I had initially meant to post this a little while back but I was dealing with a split tooth for the last three weeks and now that I've gotten that taken care of and am pleasantly overmedicated, I have the time and inclination to write this all up.
Well, I got some good news and I got some bad news.
The good news: I've managed to wheedle my way into unexplored territory by getting a bumpy-shiny (static) object not to be transparent. So, bumpy-shiny water, hold the water. This not the best example possible but you get the idea. Top layer (2) is the goods:
The numbers (well, at least 1 and 2) are important. They denote the order in which each of the meshes was drawn. So, in the model (as seen on the Raw Model Hierarchy tab of NWN Explorer Reborn), it looks like this:
I found out that IF you had multiple mesh objects which were bumpy shiny you could cancel the transparency effect on at least the second mesh IF you also applied a blending of punchthrough in the TXI file of the texture that invokes the grayscale bumpmap texture.
You can download the model, textures and TXI file HERE, with a forewarning that the pack is sloppier than usual. I've included some extraneous files for completeness but, really, the chain of things coming off mirror1.tga is, I believe, the important bit.
The bad news: Unless "Enable Environment Shadows" are turned on in the graphics settings, the effect appears to negatively impact the display of other game objects, chiefly by (as long as it is visible) blowing away the subtle angle-based shading for shadows and transparencies, such as the puffs of dust one creates when walking over certain materials:
Okay, so this effect is ultimately not viable. You give up way more than you get in return. IIRC, I believe the problem only occurs at certain zoom levels and angles which is very similar to a problem I had putting shiny water on a shield about four years ago.
But that aside for a moment, there was always been a scuttlebutt which basically went something like this: "NWN doesn't have bumpmapping because the devs couldn't get it quite right". Is what I'm seeing, above, evidence of that? Did they have a similar issue? I don't think so. Here's why: If one opens up an OpenGL debugger and examines the actual commands being sent to the card while drawing plane #2, you'll notice that it takes two draw calls, the first resulting in a plain white plane and the second "overdraws" it with the shiny effect.

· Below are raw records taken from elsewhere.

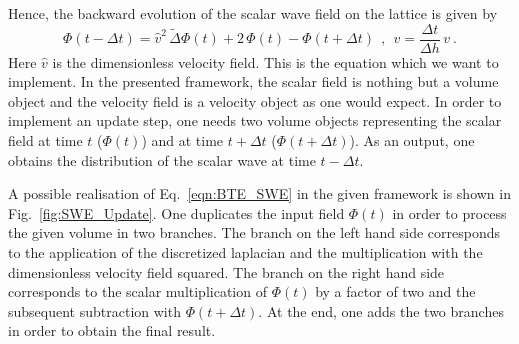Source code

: \documentclass[12pt,a4paper]{article}
\newcommand{\figref}[1]{Fig.~\ref{#1}}
\newcommand{\eqnref}[1]{Eq.~\ref{#1}}
\begin{document}
Hence, 
the backward evolution of the scalar wave field on the lattice is given by
\begin{equation}
\Phi(t-\Delta t) = \hat{v}^2 \,\tilde{\Delta} \Phi(t) + 2\,\Phi(t) - \Phi(t+\Delta t)~~,~~\hat{v}=\frac{\Delta t}{\Delta h}\, v~.\label{eqn:BTE_SWE}
\end{equation}
Here $\hat{v}$ is the dimensionless velocity field. 
This is the equation which we want to implement. In the presented framework,
the scalar field is nothing but a volume object and the velocity field is a velocity 
object as one would expect. 
In order to implement an update step, one needs two volume objects representing the scalar field
at time $t$ ($\Phi(t)$) and at time $t+\Delta t$ ($\Phi(t+\Delta t)$). As an output, one obtains
the distribution of the scalar wave at time $t-\Delta t$.

A possible realisation of \eqnref{eqn:BTE_SWE} in the given framework is shown in \figref{fig:SWE_Update}.
One duplicates the input field $\Phi(t)$ in order to process the given volume in two branches. The branch
on the left hand side corresponds to the application of the discretized laplacian and the multiplication with the 
dimensionless velocity field squared. The branch on the right hand side corresponds to the scalar multiplication of $\Phi(t)$ by a factor of two and the subsequent subtraction with $\Phi(t+\Delta t)$. At the end, one adds the 
two branches in order to obtain the final result. 
 
\end{document}
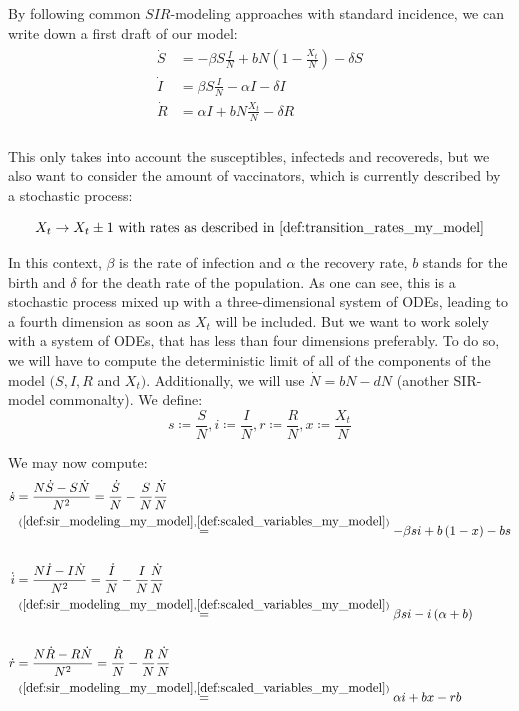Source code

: \documentclass[12pt,a4paper,twoside]{article}
\begin{document}
By following common $SIR$-modeling approaches with standard incidence, we can write down a first draft of our model:
\begin{align}\label{def:sir_modeling_my_model}
\begin{split}
\dot{S} &= -\beta S\frac{I}{N} + bN\left(1-\frac{X_t}{N}\right) - \delta S\\
\dot{I} &= \beta S\frac{I}{N}  - \alpha I - \delta I\\
\dot{R} &= \alpha I + bN\frac{X_t}{N} - \delta R\\
\end{split}
\end{align}

This only takes into account the susceptibles, infecteds and recovereds, but we also want to consider the amount of vaccinators, which is currently described by a stochastic process:

\begin{equation*}
	X_t \rightarrow X_t \pm 1\textnormal{ with rates as described in \eqref{def:transition_rates_my_model}}
\end{equation*}

In this context, $\beta$ is the rate of infection and $\alpha$ the recovery rate, $b$ stands for the birth and $\delta$ for the death rate of the population. As one can see, this is a stochastic process mixed up with a three-dimensional system of \acp{ODE}, leading to a fourth dimension as soon as $X_t$ will be included. But we want to work solely with a system of \acp{ODE}, that has less than four dimensions preferably. To do so, we will have to compute the deterministic limit of all of the components of the model $(S,I, R$ and $X_t)$. Additionally, we will use $\dot{N} = bN - dN$ (another SIR-model commonalty). We define:
\begin{equation}\label{def:scaled_variables_my_model}
s\coloneqq \frac{S}{N}, i\coloneqq \frac{I}{N}, r\coloneqq \frac{R}{N}, x\coloneqq \frac{X_t}{N}
\end{equation}

We may now compute:
\begin{align*}
\dot{s} &= \frac{N\dot{S}-S\dot{N}}{N^2} = \frac{\dot{S}}{N} - \frac{S}{N}\frac{\dot{N}}{N}\\
&\overset{(\ref{def:sir_modeling_my_model}, \ref{def:scaled_variables_my_model})}{=} -\beta si + b\left(1-x\right) - bs\\
&\\
\dot{i} &= \frac{N\dot{I}-I\dot{N}}{N^2} = \frac{\dot{I}}{N} - \frac{I}{N}\frac{\dot{N}}{N}\\
&\overset{(\ref{def:sir_modeling_my_model}, \ref{def:scaled_variables_my_model})}{=} \beta si - i\left(\alpha + b\right)\\
&\\
\dot{r} &= \frac{N\dot{R}-R\dot{N}}{N^2} = \frac{\dot{R}}{N} - \frac{R}{N}\frac{\dot{N}}{N}\\
&\overset{(\ref{def:sir_modeling_my_model}, \ref{def:scaled_variables_my_model})}{=} \alpha i + bx - rb
\end{align*}
\end{document}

Here's a screenshot of that first draw call and a screenshot of the second one. There's arguably some interesting stuff going on with the first call but it's the second, responsible for the shiny, that's really interesting. Note the use of all 4 textures (0-3) and how different combinations of them are made active (glClientActiveTexture) in a specific order. Those are not there by mistake. Those are there to achieve a specific effect. Although it reads/appears as though it's just switching from one texture to another, from what I've read there's a sort of composite (for lack of a better word) effect that happens when doing it. Now, as I've already mentioned upthread, you can load those mythical "four" textures, 0-3, into memory but without knowing what those draw calls are intended to yield, I don't know what to stuff in some or all of those texture slots or (potentially) what bit depths or blending modes they'd need and whether or not they'd display properly under a non-NVidia card, if they did.
As much as I'd be interested in at least a little more dabbling, the dance steps in that second draw call are well-beyond my ken. IMO, only someone with a PKPeachyKeen level of OpenGL programming/understanding could "get" what's going on, what's supposed to happen.